Primatların intogenezinde, uzuvların vücuda göre iki ana uzama dönemi gözlenir: uterus döneminin ortasında, ön bacaklar özellikle uzatıldığında ve doğumdan hemen sonra, arka bacaklar en çok uzadığında.

Bu, bir kişinin neden nispeten uzun kollu ve kısa bacaklı doğduğunu ve uzuvlarının oranları açısından fetüsünün neden antropomorfik bir maymuna benzediğini açıklıyor. Antropomorfik maymunların karakteristik uzun kolluklarını uzuv uzamasının ilk döneminde kazandıkları ve bu dönemin büyüme gradyan karakteristiğini arttırdıkları ortaya çıktı; kişi doğumdan sonra özellikle uzun bacaklı hale gelir. Dahası, tüm primatlarda (olağanüstü uzun kolları olan şebekler hariç) doğum sonrası büyüme döneminde intermembral indeks azalır: maymunda - 121'den 106'ya, şempanzelerde - 146'dan 136'ya, insanlarda - 104'ten 106'ya 88.

Bu gerçek, diğer bazılarıyla birlikte Ya.Ya'yı da beraberinde getirdi. Roginsky, belirli bir hayvan türünün vücut oranlarının, bu türün ait olduğu büyük grubun karakteristik büyüme gradyanlarını güçlendirerek veya zayıflatarak değiştiği önermesinin formülasyonuna dayanmaktadır. Bu kural diğer burçlardaki değişiklikler için de geçerlidir.

Böylece tüm maymunlarda doğumdan hemen sonra beyin ağırlığında yoğun bir artış gözlenir. Bu dönemde, insanlarda özellikle yüksek beyin büyüme oranına bağlı olarak, insanlarla antropomorfik maymunlar arasında beyin kütlesinde keskin bir fark oluşur. Doğumdan sonra çiğneme işleviyle bağlantılı olarak yoğun bir şekilde çiğneme aparatı oluşur ve bu dönemde kafatasının yüz kısmının ifade derecesinde insanlarla maymunlar arasında bir fark gelişir.

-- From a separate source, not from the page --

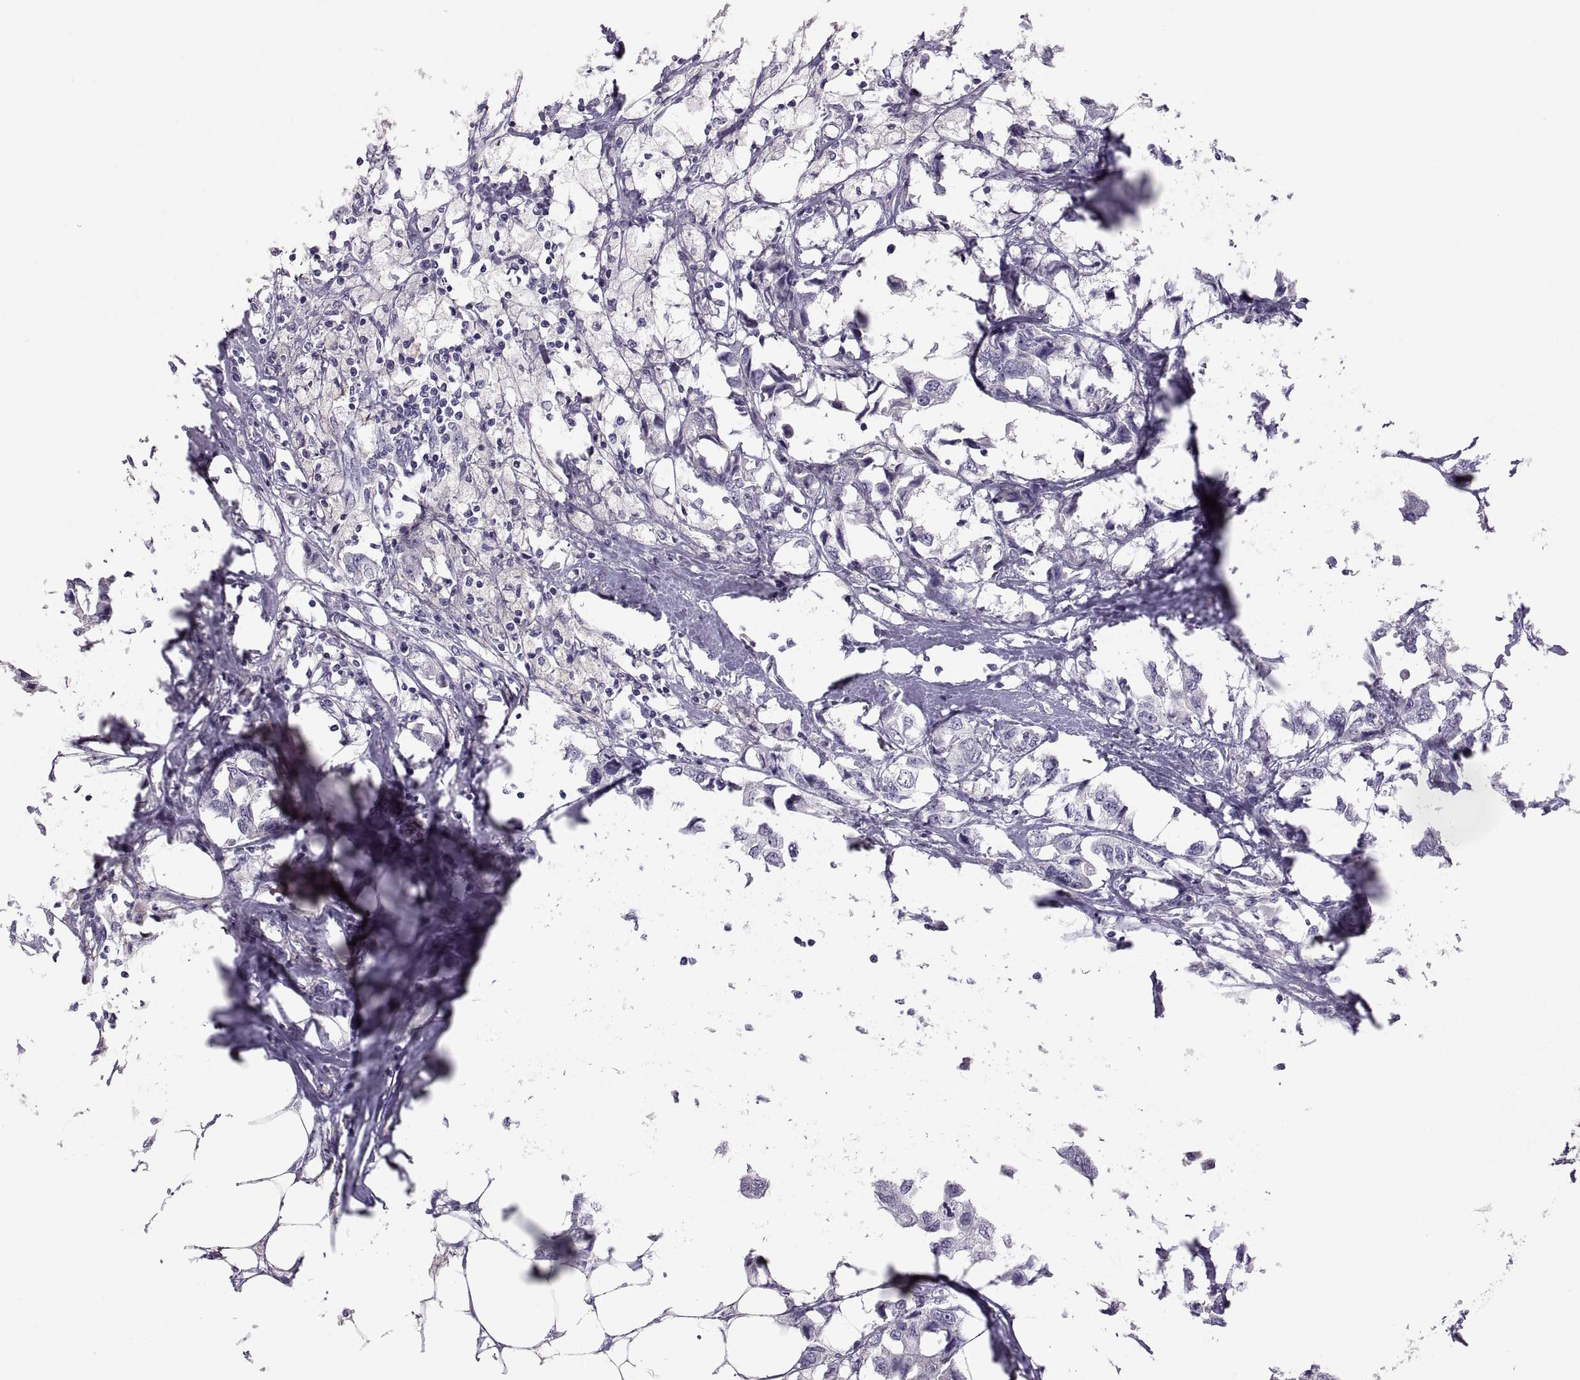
{"staining": {"intensity": "negative", "quantity": "none", "location": "none"}, "tissue": "breast cancer", "cell_type": "Tumor cells", "image_type": "cancer", "snomed": [{"axis": "morphology", "description": "Duct carcinoma"}, {"axis": "topography", "description": "Breast"}], "caption": "Tumor cells are negative for brown protein staining in breast cancer (invasive ductal carcinoma).", "gene": "TBX19", "patient": {"sex": "female", "age": 80}}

Önemli farklılıklar, modern maymunların insanların doğrudan atası olamayacağı fikrine yol açmaktadır.



İnsanın benzersiz özellikleri Yaratılış tarihini doğruluyor; bunlar ona, yapabilme yeteneğinin bir parçası olarak verilmişti."Toprağın mülkiyeti ve hayvanlar üzerinde hakimiyet", yaratıcılık ve dünyayı değiştirmek ( Yaratılış 1:28 ). Bizi maymunlardan ayıran uçurumu yansıtıyorlar.

Bilim artık bizimle maymunlar arasında, küçük iç değişikliklerle, nadir görülen mutasyonlarla veya en güçlü olanın hayatta kalmasıyla açıklanamayacak birçok farklılık keşfetti.

Fiziksel farklılıklar

1. Kuyruklar - nereye gittiler? “Kuyruklar arasında” bir ara durum yoktur.

2. Pek çok primat ve memelilerin çoğu kendi C vitaminini üretir. 1 Biz, "en güçlüler" olarak, "hayatta kalma yolunda bir yerlerde" bu yeteneğimizi açıkça kaybettik.

3. Yeni doğanlarımız yavru hayvanlardan farklıdır. . Bebeklerimiz çaresizve ebeveynlere daha bağımlıdırlar. Yeni doğmuş maymunlar asılı durup bir yerden bir yere hareket edebilirken, onlar ne ayakta durabilir ne de koşabilirler. Bu bir ilerleme mi?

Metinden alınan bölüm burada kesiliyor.